‘Los Reyes’ Review

The dog days

The oldest skatepark in Santiago, Chile, Los Reyes, sits just outside the looming metropolis itself, an oasis for Chilean youths, but also the home turf of Chola and Football, a pair of street dogs. Day by day, the elderly and stately Football tosses whatever items she finds in the large bowls where the skaters ride with the more youthful Chola at their side. Sometimes they toss the items back to the dogs, sometimes the dogs are left to their own devices.

Days turn into weeks and months. Skating events pop up and fade away. Some skaters share food with the dogs, some roll joints and bemoan their home lives. There are arguments and jokes told; a pregnancy and birth; the tale of a mother's boyfriend hell-bent on ruining breakfast for a late-rousing teen. We learn bits and pieces of these young Chileans' lives through audio alone as Football and Chola stand watch in the foreground, barking at passers-by, bathing in the park sprinklers and lazing in the heat of the sun—kings of the skatepark and fixtures for sure.

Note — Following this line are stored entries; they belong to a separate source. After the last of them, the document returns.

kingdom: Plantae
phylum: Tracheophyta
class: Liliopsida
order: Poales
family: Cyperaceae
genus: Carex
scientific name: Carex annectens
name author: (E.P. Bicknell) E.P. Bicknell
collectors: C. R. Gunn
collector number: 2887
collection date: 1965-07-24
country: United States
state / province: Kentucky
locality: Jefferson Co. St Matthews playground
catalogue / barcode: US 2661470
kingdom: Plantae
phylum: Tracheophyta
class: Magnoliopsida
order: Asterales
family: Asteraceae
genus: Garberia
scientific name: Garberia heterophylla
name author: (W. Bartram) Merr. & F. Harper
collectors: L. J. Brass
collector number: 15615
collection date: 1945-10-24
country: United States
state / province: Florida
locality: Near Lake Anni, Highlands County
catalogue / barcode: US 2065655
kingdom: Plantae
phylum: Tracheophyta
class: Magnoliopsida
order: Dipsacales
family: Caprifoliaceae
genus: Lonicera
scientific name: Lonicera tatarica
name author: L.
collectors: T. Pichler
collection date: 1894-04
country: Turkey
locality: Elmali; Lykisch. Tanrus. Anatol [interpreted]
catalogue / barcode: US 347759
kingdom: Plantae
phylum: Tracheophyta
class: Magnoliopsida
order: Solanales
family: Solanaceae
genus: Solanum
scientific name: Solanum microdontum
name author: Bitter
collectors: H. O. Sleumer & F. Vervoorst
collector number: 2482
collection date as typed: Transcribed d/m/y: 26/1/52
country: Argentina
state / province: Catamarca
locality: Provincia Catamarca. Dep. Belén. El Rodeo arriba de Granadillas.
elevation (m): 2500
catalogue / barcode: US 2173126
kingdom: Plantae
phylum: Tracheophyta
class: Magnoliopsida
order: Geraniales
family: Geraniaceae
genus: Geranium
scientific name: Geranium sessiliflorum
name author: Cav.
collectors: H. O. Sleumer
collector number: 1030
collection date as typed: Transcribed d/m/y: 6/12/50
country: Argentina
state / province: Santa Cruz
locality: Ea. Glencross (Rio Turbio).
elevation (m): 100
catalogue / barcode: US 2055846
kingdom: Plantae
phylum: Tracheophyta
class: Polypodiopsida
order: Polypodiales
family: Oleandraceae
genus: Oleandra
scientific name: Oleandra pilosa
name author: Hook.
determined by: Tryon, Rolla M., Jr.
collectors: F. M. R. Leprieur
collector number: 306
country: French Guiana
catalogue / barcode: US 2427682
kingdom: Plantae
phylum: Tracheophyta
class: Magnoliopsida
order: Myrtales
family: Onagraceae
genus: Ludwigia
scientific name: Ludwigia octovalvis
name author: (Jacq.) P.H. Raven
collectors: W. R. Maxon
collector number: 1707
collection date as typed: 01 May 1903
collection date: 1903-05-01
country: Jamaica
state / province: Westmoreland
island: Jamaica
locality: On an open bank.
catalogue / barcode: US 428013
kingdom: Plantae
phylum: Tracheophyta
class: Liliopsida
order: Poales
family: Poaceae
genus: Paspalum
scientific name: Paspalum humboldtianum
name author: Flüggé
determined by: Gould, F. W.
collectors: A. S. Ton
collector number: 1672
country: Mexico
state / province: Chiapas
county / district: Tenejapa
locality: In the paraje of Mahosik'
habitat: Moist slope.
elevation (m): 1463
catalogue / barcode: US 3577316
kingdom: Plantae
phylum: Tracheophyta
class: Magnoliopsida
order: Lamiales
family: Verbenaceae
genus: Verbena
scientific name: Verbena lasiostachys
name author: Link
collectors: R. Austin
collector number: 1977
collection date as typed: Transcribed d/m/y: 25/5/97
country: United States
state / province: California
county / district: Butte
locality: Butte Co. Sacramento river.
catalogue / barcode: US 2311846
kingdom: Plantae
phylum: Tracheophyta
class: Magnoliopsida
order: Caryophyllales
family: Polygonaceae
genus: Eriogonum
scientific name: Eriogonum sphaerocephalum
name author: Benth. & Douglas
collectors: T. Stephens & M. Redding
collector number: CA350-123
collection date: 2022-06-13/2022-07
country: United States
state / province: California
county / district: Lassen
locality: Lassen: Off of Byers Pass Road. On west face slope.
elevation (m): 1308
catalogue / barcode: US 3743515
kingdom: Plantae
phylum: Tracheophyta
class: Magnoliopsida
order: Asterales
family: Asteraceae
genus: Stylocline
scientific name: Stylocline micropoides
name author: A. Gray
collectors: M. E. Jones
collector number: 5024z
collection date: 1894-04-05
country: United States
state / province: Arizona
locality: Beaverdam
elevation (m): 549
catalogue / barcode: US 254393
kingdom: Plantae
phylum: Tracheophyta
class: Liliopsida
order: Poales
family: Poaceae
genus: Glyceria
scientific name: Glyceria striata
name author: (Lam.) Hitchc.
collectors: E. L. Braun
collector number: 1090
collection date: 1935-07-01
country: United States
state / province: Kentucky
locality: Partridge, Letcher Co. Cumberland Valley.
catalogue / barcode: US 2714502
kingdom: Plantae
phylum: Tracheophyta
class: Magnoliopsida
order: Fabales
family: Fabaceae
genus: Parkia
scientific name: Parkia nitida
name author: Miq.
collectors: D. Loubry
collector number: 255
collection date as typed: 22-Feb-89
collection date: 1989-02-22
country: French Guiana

Directors Iván Osnovikoff and Bettina Perut's Los Reyes certainly qualifies as interesting, or maybe unique (as trite as that sounds), but only to a point. Word is, the pair originally set out to make a documentary about the skateboarding youth who hang around Los Reyes. Concerns about being identified, however, leave said teens out-of-frame at all times, but we do hear snippets of their stories played against footage of Football and Chola's daily lives. There's a parable in there somewhere. Probably.

It's a challenge to stay focused on the stories during the thousandth shot of a panting dog embattled by summer heat or the closeup of insects clinging to fur. There is surely something to be said about Football and Chola's freedom juxtaposed against the teens' perceived oppression, but we only get word-of-mouth accounts peppered in with talk both hubristic and naive. Never do we learn if their lives are actually bad or good or in-between. We assume it's the latter. Still, some kids think they'll escape their humdrum lives through skateboarding, others literally announce their invincibility. It's charming and silly and nostalgic in a way that eventually becomes borderline painful to hear.

Because maybe we do grow up too fast, and maybe we do let go of our youthful hubris before we're ready, and that's a shame. If a pair of street dogs can find the worthwhile in dropping a ball into a skatepark pool, maybe they are worth watching. If you're expecting any particular story, don't—but if you can glean meaning from simplicity, there's an odd sort of Zen comfort to Los Reyes. If nothing else, it's cute to see a dog try to bite the water spraying out of a sprinkler. Bless their hearts. (ADV)

6
+Oddly pleasant; dogs are objectively awesome 

-Not wildly accessible

Los Reyes
Directed by Osnovikoff and Perut
Center for Contemporary Arts, NR, 78 min.